* DATA SHOWN *
= Beginning of Section =

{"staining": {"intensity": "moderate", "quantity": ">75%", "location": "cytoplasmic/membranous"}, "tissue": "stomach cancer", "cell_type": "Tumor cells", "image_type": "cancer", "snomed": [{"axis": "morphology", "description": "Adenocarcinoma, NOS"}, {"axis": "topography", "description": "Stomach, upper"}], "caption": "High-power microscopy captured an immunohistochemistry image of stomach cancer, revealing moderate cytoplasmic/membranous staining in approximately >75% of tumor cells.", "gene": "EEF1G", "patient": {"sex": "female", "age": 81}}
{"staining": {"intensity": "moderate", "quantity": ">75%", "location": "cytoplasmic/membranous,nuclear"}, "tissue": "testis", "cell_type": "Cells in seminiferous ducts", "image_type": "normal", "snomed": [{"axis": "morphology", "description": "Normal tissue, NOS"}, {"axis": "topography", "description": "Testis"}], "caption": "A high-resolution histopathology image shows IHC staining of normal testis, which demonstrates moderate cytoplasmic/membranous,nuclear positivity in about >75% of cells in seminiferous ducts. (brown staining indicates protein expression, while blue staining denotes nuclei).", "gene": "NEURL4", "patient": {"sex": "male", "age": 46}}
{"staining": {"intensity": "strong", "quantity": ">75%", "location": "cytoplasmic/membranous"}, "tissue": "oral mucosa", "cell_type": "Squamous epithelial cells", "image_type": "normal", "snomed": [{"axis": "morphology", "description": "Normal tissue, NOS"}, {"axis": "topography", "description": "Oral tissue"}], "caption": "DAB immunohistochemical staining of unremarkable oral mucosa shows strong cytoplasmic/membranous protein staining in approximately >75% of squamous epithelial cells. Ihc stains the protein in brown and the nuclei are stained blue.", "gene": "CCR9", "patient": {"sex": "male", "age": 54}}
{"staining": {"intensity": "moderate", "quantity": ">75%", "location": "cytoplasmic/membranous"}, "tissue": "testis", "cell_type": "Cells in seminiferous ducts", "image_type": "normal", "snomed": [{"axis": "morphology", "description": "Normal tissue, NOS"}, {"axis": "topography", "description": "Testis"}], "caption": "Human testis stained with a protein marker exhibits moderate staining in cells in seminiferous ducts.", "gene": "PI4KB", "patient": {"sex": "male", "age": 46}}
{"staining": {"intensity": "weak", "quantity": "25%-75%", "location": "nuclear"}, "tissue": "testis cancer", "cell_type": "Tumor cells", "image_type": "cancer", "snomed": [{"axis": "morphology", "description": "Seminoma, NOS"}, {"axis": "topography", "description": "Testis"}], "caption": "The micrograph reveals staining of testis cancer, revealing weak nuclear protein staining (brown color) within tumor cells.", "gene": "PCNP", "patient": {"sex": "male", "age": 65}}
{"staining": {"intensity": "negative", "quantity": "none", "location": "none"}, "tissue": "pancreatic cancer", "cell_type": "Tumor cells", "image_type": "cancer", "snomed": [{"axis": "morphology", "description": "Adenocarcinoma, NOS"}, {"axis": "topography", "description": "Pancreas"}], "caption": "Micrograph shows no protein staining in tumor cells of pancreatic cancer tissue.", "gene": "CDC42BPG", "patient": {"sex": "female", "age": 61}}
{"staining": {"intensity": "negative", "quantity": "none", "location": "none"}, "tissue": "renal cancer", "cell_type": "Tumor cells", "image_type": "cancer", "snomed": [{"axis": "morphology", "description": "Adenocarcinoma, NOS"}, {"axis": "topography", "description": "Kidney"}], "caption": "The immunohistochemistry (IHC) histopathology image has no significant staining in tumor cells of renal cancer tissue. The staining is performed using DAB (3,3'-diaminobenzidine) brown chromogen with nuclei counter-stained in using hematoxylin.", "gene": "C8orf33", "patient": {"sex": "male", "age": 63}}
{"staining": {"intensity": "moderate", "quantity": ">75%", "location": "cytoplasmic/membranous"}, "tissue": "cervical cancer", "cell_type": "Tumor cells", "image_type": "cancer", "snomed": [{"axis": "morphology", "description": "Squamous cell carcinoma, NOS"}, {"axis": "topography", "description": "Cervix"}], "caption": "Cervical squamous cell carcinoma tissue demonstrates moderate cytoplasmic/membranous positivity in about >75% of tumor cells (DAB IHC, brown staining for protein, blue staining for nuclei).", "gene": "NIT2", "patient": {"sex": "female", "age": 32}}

= End of Section =

* AIM OF THE EXERCISE *
Reproduce all of the entries above verbatim.

* REPLY *
{"staining": {"intensity": "moderate", "quantity": ">75%", "location": "cytoplasmic/membranous"}, "tissue": "stomach cancer", "cell_type": "Tumor cells", "image_type": "cancer", "snomed": [{"axis": "morphology", "description": "Adenocarcinoma, NOS"}, {"axis": "topography", "description": "Stomach, upper"}], "caption": "High-power microscopy captured an immunohistochemistry image of stomach cancer, revealing moderate cytoplasmic/membranous staining in approximately >75% of tumor cells.", "gene": "EEF1G", "patient": {"sex": "female", "age": 81}}
{"staining": {"intensity": "moderate", "quantity": ">75%", "location": "cytoplasmic/membranous,nuclear"}, "tissue": "testis", "cell_type": "Cells in seminiferous ducts", "image_type": "normal", "snomed": [{"axis": "morphology", "description": "Normal tissue, NOS"}, {"axis": "topography", "description": "Testis"}], "caption": "A high-resolution histopathology image shows IHC staining of normal testis, which demonstrates moderate cytoplasmic/membranous,nuclear positivity in about >75% of cells in seminiferous ducts. (brown staining indicates protein expression, while blue staining denotes nuclei).", "gene": "NEURL4", "patient": {"sex": "male", "age": 46}}
{"staining": {"intensity": "strong", "quantity": ">75%", "location": "cytoplasmic/membranous"}, "tissue": "oral mucosa", "cell_type": "Squamous epithelial cells", "image_type": "normal", "snomed": [{"axis": "morphology", "description": "Normal tissue, NOS"}, {"axis": "topography", "description": "Oral tissue"}], "caption": "DAB immunohistochemical staining of unremarkable oral mucosa shows strong cytoplasmic/membranous protein staining in approximately >75% of squamous epithelial cells. Ihc stains the protein in brown and the nuclei are stained blue.", "gene": "CCR9", "patient": {"sex": "male", "age": 54}}
{"staining": {"intensity": "moderate", "quantity": ">75%", "location": "cytoplasmic/membranous"}, "tissue": "testis", "cell_type": "Cells in seminiferous ducts", "image_type": "normal", "snomed": [{"axis": "morphology", "description": "Normal tissue, NOS"}, {"axis": "topography", "description": "Testis"}], "caption": "Human testis stained with a protein marker exhibits moderate staining in cells in seminiferous ducts.", "gene": "PI4KB", "patient": {"sex": "male", "age": 46}}
{"staining": {"intensity": "weak", "quantity": "25%-75%", "location": "nuclear"}, "tissue": "testis cancer", "cell_type": "Tumor cells", "image_type": "cancer", "snomed": [{"axis": "morphology", "description": "Seminoma, NOS"}, {"axis": "topography", "description": "Testis"}], "caption": "The micrograph reveals staining of testis cancer, revealing weak nuclear protein staining (brown color) within tumor cells.", "gene": "PCNP", "patient": {"sex": "male", "age": 65}}
{"staining": {"intensity": "negative", "quantity": "none", "location": "none"}, "tissue": "pancreatic cancer", "cell_type": "Tumor cells", "image_type": "cancer", "snomed": [{"axis": "morphology", "description": "Adenocarcinoma, NOS"}, {"axis": "topography", "description": "Pancreas"}], "caption": "Micrograph shows no protein staining in tumor cells of pancreatic cancer tissue.", "gene": "CDC42BPG", "patient": {"sex": "female", "age": 61}}
{"staining": {"intensity": "negative", "quantity": "none", "location": "none"}, "tissue": "renal cancer", "cell_type": "Tumor cells", "image_type": "cancer", "snomed": [{"axis": "morphology", "description": "Adenocarcinoma, NOS"}, {"axis": "topography", "description": "Kidney"}], "caption": "The immunohistochemistry (IHC) histopathology image has no significant staining in tumor cells of renal cancer tissue. The staining is performed using DAB (3,3'-diaminobenzidine) brown chromogen with nuclei counter-stained in using hematoxylin.", "gene": "C8orf33", "patient": {"sex": "male", "age": 63}}
{"staining": {"intensity": "moderate", "quantity": ">75%", "location": "cytoplasmic/membranous"}, "tissue": "cervical cancer", "cell_type": "Tumor cells", "image_type": "cancer", "snomed": [{"axis": "morphology", "description": "Squamous cell carcinoma, NOS"}, {"axis": "topography", "description": "Cervix"}], "caption": "Cervical squamous cell carcinoma tissue demonstrates moderate cytoplasmic/membranous positivity in about >75% of tumor cells (DAB IHC, brown staining for protein, blue staining for nuclei).", "gene": "NIT2", "patient": {"sex": "female", "age": 32}}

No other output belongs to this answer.